The teaching hospital in Browns Mills, Burlington County, is in its fifth year of streaming the videos.

"Anyone can look up a surgery on YouTube, but the opportunity for a doctor to actually tell you what's happening in real time and answer questions is something that not a lot of people have, much less in high school," said Nicole Schmalbach, an 18-year-old senior at Cherry Hill West.

This was the second year Schmalbach, an aspiring neurosurgeon, had watched the Deborah live stream through her science courses. She said the presentation made her want to be a surgeon even more. She messaged Samra, as he described the surgeries by his colleagues, to ask if the toe amputation patient would later have difficulties with balance. The answer was no.

Samra, a cardiothoracic and vascular surgeon with the Browns Mills hospital, said afterward  that he was impressed by his student audience. The students were thinking at an advanced level for their age, he said. Schmalbach's question, he said, indicated that she would make a great doctor. Doctors are always supposed to think about the ramifications of surgeries they perform, he said.

The man in his 50s who underwent toe amputation was a smoker for more than 25 years and a diabetic. An infection had spread in his toes, Samra said.

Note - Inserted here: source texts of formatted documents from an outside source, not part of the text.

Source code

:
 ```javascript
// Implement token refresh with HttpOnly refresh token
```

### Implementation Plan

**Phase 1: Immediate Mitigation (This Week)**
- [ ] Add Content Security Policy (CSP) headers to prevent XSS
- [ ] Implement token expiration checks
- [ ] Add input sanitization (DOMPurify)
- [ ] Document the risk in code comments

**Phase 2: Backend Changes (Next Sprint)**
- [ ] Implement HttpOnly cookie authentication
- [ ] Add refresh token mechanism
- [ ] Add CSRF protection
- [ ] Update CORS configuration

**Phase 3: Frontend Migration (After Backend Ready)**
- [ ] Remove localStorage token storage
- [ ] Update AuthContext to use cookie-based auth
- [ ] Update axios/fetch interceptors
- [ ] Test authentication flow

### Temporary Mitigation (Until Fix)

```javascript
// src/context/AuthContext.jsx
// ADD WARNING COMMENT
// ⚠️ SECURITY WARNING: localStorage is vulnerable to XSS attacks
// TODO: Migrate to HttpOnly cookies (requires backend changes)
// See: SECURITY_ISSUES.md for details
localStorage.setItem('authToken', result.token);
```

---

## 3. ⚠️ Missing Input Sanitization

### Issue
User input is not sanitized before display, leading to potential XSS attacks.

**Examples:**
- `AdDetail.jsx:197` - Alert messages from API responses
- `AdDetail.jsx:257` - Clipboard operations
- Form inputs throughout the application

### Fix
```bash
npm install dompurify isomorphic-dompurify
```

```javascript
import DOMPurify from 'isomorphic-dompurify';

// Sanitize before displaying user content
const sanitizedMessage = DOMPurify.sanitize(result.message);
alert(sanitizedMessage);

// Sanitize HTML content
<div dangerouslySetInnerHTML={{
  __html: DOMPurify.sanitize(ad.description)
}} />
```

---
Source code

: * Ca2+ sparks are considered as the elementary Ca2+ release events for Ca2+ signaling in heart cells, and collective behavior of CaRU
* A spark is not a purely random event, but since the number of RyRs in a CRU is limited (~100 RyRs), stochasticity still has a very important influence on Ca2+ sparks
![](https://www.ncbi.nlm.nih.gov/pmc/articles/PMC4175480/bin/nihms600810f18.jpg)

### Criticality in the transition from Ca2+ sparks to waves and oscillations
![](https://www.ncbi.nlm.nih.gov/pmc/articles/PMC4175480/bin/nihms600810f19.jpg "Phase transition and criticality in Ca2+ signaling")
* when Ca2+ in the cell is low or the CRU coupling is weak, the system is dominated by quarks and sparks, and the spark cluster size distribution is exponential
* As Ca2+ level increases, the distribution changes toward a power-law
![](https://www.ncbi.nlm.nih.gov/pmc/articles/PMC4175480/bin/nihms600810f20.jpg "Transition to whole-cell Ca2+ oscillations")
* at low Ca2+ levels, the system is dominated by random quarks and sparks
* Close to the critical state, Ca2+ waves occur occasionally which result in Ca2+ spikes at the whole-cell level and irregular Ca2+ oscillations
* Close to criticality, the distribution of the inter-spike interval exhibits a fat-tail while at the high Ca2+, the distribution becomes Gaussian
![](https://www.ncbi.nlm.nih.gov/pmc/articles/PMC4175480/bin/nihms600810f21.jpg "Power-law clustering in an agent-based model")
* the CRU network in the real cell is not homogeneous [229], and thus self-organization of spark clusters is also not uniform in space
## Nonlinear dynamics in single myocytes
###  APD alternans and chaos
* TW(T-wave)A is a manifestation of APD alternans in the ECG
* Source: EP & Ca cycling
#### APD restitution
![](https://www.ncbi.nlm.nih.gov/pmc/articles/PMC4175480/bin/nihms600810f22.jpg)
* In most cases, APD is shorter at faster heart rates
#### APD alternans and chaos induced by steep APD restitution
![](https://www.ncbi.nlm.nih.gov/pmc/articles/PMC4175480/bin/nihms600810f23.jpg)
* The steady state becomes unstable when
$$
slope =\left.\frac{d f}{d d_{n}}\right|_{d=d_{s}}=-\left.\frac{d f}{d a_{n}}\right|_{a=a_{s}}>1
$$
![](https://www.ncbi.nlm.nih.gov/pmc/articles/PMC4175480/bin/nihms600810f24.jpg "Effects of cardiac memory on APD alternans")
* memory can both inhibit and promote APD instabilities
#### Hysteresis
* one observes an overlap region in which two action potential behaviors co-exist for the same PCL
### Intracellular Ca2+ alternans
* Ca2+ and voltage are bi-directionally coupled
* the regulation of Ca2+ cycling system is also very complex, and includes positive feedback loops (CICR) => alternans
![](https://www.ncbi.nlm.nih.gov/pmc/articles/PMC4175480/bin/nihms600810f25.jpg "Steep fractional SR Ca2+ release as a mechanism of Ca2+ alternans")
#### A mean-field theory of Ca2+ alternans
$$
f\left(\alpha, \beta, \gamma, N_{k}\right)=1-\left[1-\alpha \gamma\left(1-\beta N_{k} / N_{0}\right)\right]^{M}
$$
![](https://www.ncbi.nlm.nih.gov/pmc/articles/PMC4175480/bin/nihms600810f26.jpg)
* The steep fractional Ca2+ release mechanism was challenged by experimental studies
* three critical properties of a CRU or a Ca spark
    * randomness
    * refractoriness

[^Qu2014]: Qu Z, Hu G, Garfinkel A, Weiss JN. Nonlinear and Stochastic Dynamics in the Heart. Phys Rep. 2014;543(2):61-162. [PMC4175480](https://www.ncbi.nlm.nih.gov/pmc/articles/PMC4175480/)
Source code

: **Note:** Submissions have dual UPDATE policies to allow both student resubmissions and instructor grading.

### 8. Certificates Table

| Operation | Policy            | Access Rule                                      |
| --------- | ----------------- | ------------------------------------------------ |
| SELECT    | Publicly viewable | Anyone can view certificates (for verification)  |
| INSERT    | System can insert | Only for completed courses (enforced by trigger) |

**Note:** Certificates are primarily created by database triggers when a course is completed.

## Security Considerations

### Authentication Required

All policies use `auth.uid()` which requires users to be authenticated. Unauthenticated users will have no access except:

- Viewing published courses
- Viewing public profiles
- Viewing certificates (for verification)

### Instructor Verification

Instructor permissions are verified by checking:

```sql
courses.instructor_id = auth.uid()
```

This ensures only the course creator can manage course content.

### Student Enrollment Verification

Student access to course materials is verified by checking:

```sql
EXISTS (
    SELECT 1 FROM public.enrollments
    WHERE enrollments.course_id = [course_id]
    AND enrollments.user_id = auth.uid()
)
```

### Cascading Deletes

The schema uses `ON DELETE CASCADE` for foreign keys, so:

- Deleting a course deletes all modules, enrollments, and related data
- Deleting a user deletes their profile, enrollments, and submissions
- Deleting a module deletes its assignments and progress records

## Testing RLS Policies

The knee amputee also was a smoker who previously had the leg amputated below the knee. That surgery was unsuccessful, leading to the above-the-knee amputation, which was necessary for proper healing, he said.

At Cherry Hill West, only anatomy, physiology, and biology II students were invited to attend the surgical forum, said Sandra Castellani, who teaches those subjects. While most of those students are looking to pursue careers in health professions, she said, some were just interested in applying the scientific knowledge to other potential pursuits.

Senior Natalie Jester, 17, said that she wants to eventually own a dance studio and that understanding anatomy is helpful to a dancer's success.

Castellani hoped her students gained a better appreciation of physiology Thursday. For those with ambitions of becoming physicians, she said, the event provided a foretaste of that  profession.

"When you're in college, you often have to pay for these kinds of things,” she said.